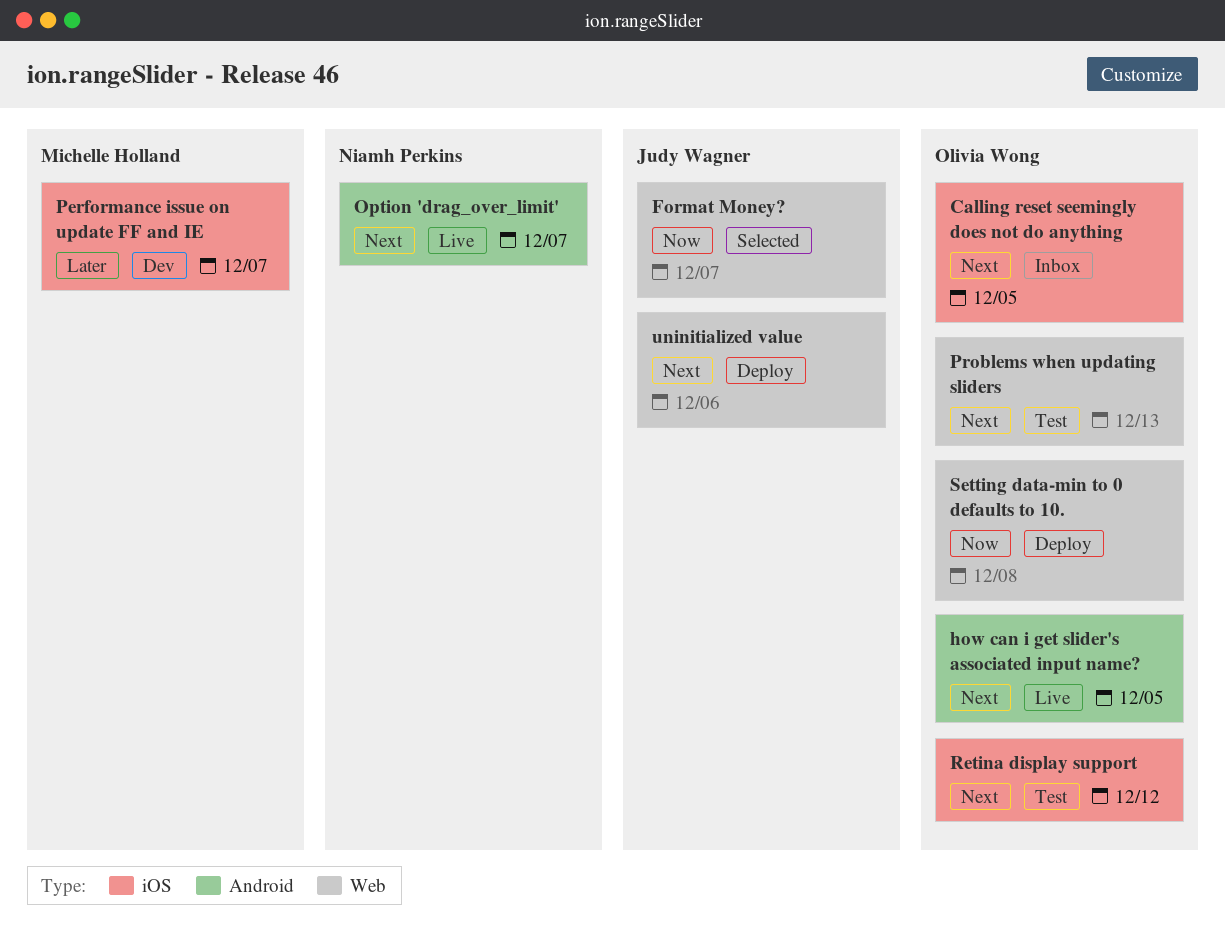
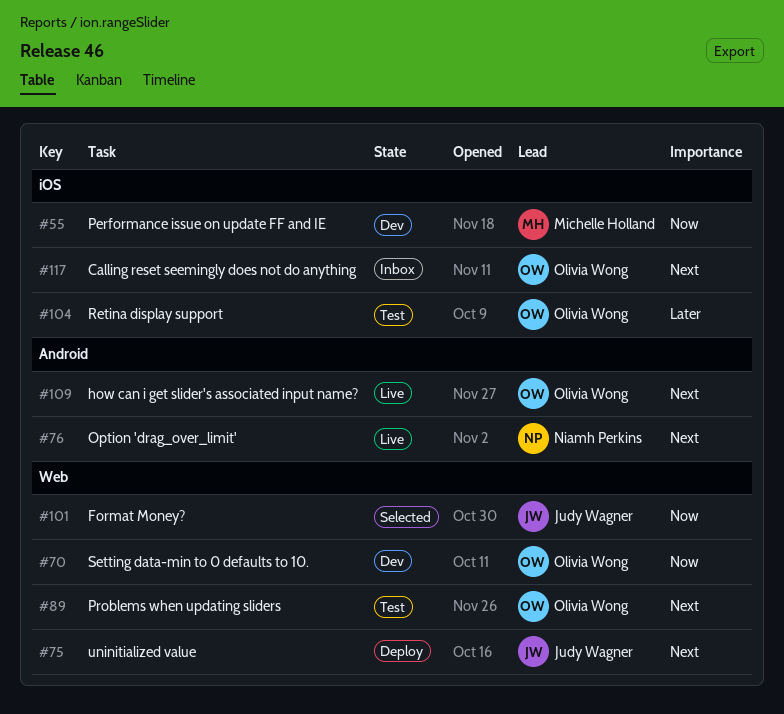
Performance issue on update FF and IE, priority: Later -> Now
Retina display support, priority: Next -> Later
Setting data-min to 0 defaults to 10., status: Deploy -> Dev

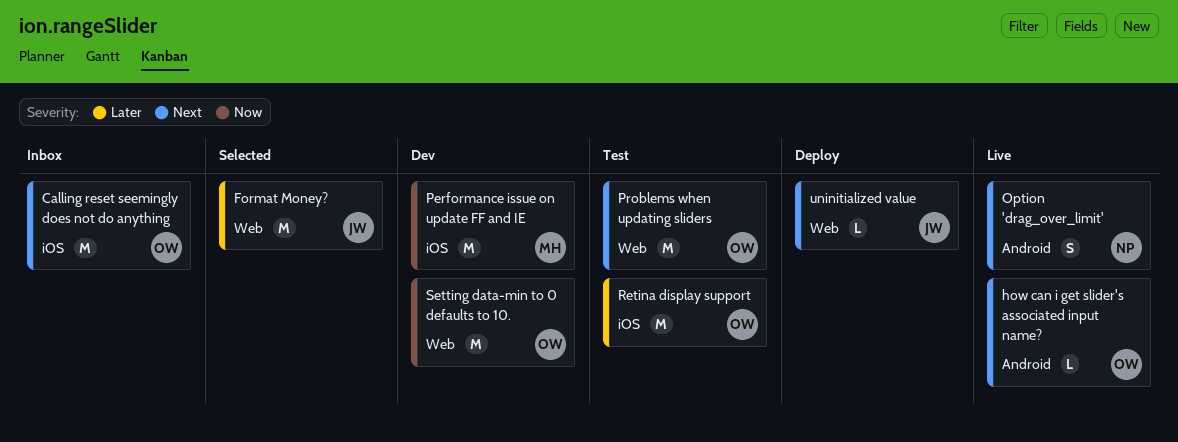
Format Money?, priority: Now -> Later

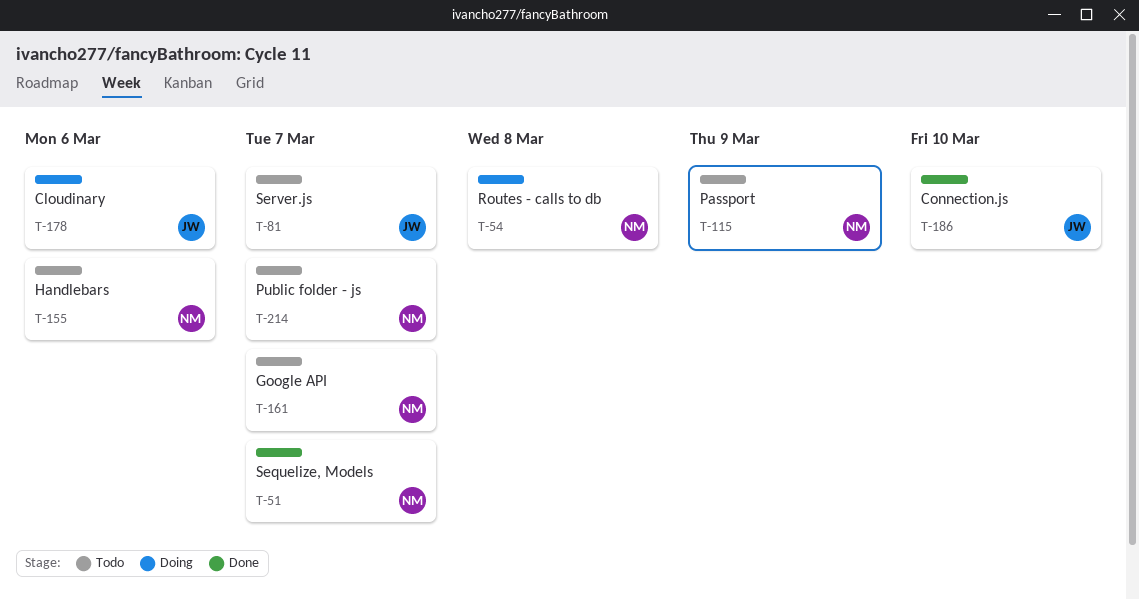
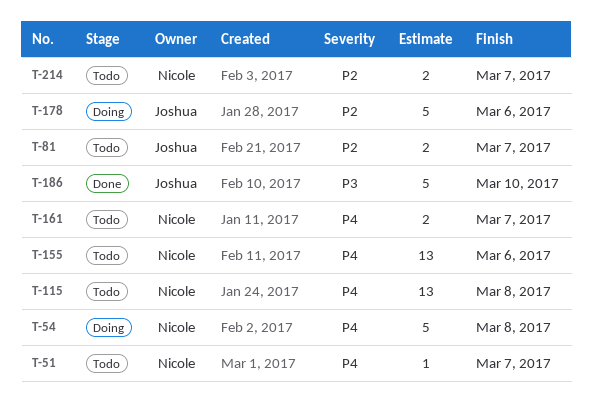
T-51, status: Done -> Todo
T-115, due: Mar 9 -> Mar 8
==
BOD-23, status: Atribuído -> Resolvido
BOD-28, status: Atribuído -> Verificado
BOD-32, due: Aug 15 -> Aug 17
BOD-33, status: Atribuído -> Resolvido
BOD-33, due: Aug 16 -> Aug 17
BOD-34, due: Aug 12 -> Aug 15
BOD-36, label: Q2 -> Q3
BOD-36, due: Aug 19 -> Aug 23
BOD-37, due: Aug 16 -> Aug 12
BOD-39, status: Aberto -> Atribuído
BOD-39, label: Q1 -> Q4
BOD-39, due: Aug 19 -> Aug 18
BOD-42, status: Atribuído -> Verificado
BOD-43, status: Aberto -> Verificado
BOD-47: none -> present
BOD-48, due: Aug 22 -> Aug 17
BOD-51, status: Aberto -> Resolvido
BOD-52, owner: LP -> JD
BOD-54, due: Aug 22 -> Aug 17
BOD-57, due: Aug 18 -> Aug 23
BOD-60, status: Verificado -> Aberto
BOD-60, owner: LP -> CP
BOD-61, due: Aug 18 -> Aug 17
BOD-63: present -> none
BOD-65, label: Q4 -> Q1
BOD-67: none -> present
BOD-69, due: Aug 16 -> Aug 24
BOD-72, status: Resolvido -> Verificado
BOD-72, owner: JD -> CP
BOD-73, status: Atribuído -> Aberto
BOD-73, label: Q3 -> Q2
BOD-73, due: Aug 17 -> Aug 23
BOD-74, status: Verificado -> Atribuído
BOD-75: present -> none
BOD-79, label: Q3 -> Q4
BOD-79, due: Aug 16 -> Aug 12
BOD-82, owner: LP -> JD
...
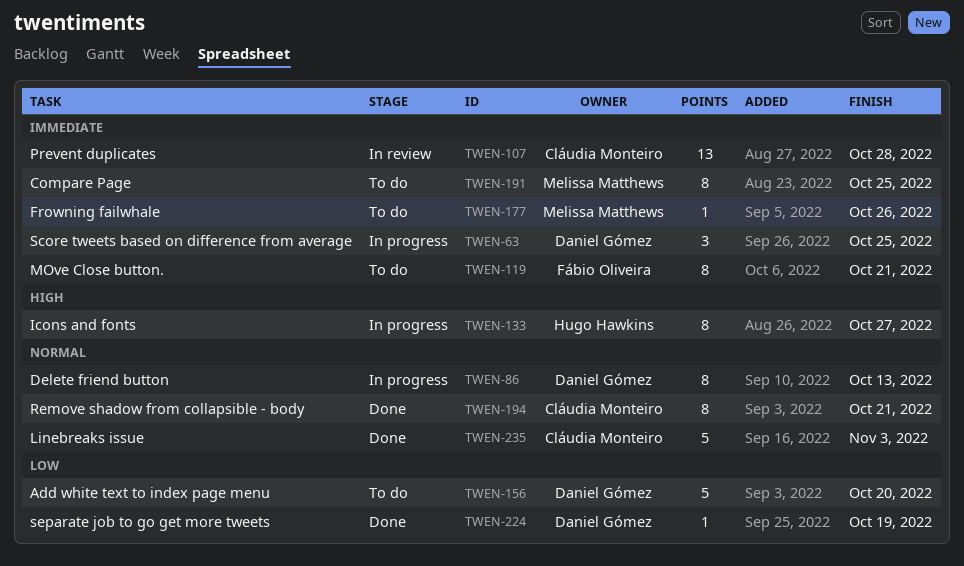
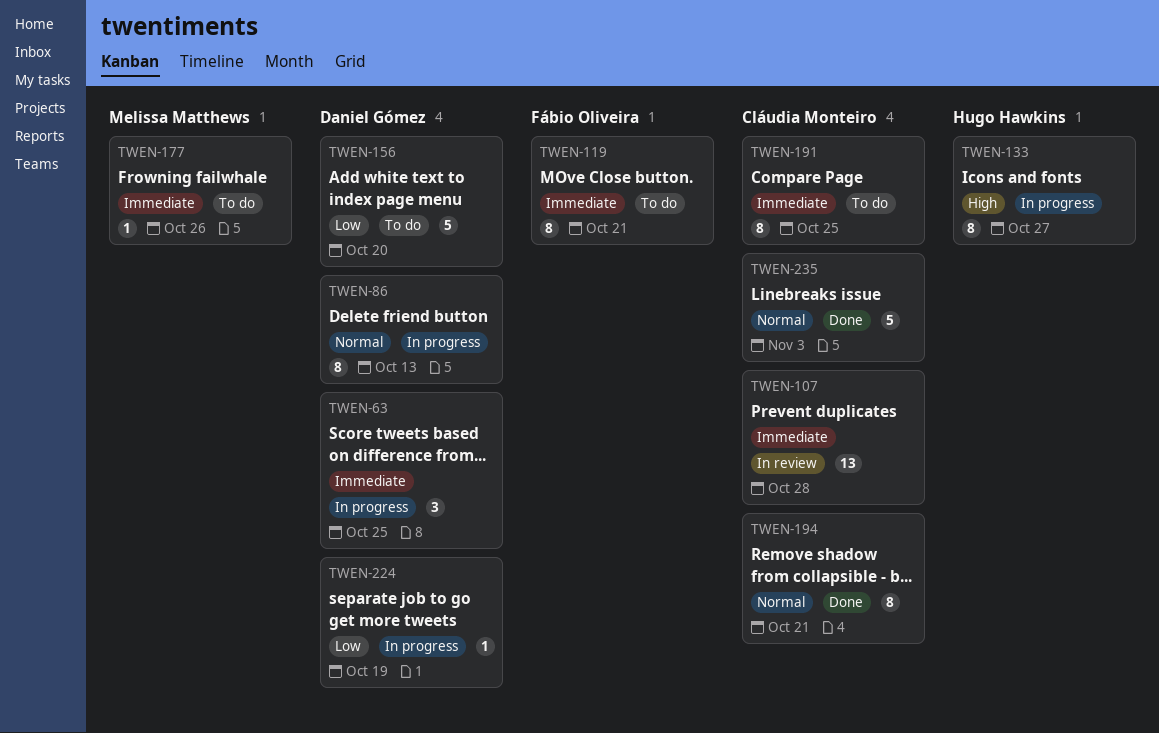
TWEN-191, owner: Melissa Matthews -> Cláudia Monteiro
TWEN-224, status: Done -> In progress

→ Work order:
Look through the data above. Find each line with the string "Resolvido" and copy it.

→ Response for this exercise:
BOD-23, status: Atribuído -> Resolvido
BOD-33, status: Atribuído -> Resolvido
BOD-51, status: Aberto -> Resolvido
BOD-72, status: Resolvido -> Verificado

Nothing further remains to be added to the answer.